C'est vrai que Toris pensait chaque année à lui envoyer ne serait-ce qu'une carte pour son anniversaire et pour le nouvel an (était-ce du masochisme inconscient?). Bien sûr, il avait très vite réalisé que la Lituanie ne s'occupait plus de lui apporter des tournesols, fleurs qu'il affectionnait particulièrement, mais il s'était dit que c'était une vengeance personnelle de la part du jeune. Il ne s'attendait pas du tout à ce qu'il revienne un jour avec ces si belles fleurs comme un petit chien, tout content de faire plaisir à son maître. Un sourire se dessina sur ses lèvres pâles, rendant l'autre nation encore plus nerveuse. Les sourires de Russia n'étaient jamais bienveillants. Il posa sa main sur la tête brune, ignorant les tremblements sous sa paume, et se mit à caresser les cheveux mi-longs de Toris.

- Exactement comme un chien…

- Vous…vous avez dit quelque chose Russia? Pitié! Qu'il retire sa main avant de me broyer le cerveau!

- Hum? Niet. Et si tu restais boire un verre avec moi, ton voyage a dû te fatiguer, installe-toi je m'occupe de tout. - retirant sa main, l'immense pays s'éloignait déjà vers la cuisine, laissant le jeune Toris tremblant et légèrement paranoïaque. Et s'il y avait du poison dans la vodka? Minute, Russia le laissait s'assoir tranquillement dans le salon sans le punir ou le laisser faire une quelconque tâche?

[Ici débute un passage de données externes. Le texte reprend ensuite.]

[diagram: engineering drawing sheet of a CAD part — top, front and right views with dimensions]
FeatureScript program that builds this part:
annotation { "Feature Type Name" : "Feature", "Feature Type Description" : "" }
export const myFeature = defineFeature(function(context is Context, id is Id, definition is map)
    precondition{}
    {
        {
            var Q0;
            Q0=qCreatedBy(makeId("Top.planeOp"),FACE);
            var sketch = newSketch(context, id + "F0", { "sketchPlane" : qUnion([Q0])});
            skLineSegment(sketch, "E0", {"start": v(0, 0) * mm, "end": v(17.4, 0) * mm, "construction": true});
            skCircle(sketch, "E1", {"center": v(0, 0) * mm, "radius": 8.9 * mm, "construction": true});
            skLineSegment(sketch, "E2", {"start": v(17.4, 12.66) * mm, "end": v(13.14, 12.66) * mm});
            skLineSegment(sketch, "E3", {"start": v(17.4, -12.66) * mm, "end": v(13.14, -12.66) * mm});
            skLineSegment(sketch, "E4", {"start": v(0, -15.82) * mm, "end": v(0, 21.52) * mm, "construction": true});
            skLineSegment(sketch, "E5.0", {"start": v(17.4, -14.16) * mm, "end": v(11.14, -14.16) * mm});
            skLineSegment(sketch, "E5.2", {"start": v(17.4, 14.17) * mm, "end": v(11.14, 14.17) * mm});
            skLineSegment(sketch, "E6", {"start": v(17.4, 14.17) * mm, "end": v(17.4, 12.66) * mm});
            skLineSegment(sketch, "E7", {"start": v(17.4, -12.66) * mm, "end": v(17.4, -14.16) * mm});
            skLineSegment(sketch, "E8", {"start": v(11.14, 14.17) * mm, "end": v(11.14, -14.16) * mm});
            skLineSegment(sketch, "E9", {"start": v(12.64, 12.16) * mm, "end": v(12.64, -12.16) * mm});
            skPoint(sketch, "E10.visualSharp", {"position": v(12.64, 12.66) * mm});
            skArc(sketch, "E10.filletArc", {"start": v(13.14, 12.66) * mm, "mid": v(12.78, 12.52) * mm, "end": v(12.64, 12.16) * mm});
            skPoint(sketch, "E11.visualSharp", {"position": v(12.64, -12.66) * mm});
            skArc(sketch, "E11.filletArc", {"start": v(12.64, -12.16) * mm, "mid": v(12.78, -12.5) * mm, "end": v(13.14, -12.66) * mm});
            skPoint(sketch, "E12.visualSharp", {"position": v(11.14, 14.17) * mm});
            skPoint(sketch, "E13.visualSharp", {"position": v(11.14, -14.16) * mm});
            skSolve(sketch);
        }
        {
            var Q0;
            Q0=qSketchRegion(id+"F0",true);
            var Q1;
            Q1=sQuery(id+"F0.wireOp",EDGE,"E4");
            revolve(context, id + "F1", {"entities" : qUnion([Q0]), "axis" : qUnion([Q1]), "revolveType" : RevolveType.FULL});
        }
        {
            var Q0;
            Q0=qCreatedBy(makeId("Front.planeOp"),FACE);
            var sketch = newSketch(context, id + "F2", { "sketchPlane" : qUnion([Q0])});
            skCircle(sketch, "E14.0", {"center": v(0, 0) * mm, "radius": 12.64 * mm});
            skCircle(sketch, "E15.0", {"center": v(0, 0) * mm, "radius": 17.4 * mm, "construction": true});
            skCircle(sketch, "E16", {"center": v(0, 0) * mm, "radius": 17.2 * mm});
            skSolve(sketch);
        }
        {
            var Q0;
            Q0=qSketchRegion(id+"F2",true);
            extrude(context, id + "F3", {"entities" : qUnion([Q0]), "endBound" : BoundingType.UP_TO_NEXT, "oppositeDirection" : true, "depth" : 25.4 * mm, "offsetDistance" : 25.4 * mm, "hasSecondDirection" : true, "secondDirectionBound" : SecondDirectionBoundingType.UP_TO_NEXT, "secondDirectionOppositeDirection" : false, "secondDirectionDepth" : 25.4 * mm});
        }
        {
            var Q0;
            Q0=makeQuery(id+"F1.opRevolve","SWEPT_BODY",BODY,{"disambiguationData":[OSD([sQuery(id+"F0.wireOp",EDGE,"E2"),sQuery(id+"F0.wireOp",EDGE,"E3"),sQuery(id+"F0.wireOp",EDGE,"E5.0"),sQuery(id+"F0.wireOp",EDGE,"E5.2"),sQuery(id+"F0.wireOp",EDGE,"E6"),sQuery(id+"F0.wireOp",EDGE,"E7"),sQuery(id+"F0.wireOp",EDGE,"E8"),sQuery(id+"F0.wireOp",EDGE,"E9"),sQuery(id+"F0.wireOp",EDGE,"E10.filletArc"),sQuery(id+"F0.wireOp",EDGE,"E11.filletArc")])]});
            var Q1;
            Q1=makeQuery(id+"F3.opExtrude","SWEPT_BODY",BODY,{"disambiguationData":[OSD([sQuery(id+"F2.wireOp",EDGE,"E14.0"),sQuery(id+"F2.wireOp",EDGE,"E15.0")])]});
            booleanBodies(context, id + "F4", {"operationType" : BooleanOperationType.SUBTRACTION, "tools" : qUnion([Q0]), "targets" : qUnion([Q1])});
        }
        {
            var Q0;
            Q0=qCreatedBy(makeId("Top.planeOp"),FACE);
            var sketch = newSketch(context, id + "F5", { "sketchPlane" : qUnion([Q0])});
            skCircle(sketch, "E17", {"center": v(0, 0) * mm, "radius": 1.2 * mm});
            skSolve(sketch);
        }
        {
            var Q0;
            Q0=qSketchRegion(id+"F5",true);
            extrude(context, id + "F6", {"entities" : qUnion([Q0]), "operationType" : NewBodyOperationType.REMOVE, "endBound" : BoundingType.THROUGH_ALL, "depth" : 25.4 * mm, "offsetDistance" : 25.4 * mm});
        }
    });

Etrange…

Il s'assit donc, nerveux, les mains posées à plat sur ses genoux. C'est vrai qu'il n'était plus sous domination russe depuis la chute de l'URSS mais Russia avait gardé l'habitude de lui donner des ordres. Autant à lui qu'aux deux autres pays voisins, Estonie et Lettonie. Mais là…ça virait à la quatrième dimension….


Tout à ses tortueuses pensées, Lithuania ne profita pas de voir son hôte préparer sagement du café (on pouvait bien s'abstenir de vodka une fois par an, ça ne tuait pas), un air de bienheureux sur le visage. Russia était content. Malgré la peur qu'il pouvait toujours lire dans le regard de Toris, il pouvait y deviner également un certain attachement (masochiste) mais un attachement quand même, du moins le pensait-il…


- Aaah! Euh… Russia, je peux vous emprunter votre téléphone quelques minutes…un appel urgent.

En se retournant, le géant fut surpris de voir un tel air épouvanté sur le visage de la petite nation, il hocha simplement la tête et continua de préparer son plateau, essayant de ne pas faire attention au faible craquement de son cœur. Son organe avait beau quitter sa poitrine de temps à autre, il n'était pas si insensible que ce que les autres pays voulaient le faire croire.

- J'ai conclus trop hâtivement, Toris doit certainement me détester comme les autres…

Une voix mi-effrayée, mi-exaspérée lui permit de savoir si quelqu'un s'inquiétait un tant soit peu pour lui dans ce monde si vaste…

- America! Rendez-nous le vrai Russia! Comment ça vous n'avez rien fait? Menteur! Votre double est bien trop aimable, c'est terrifiant! Ah…Vous n'y êtes vraiment pour rien alors…mais…oui bien sûr mais… mais bien sûr que Russia nous convient très bien comme il est! Quoi! Maso vous-même!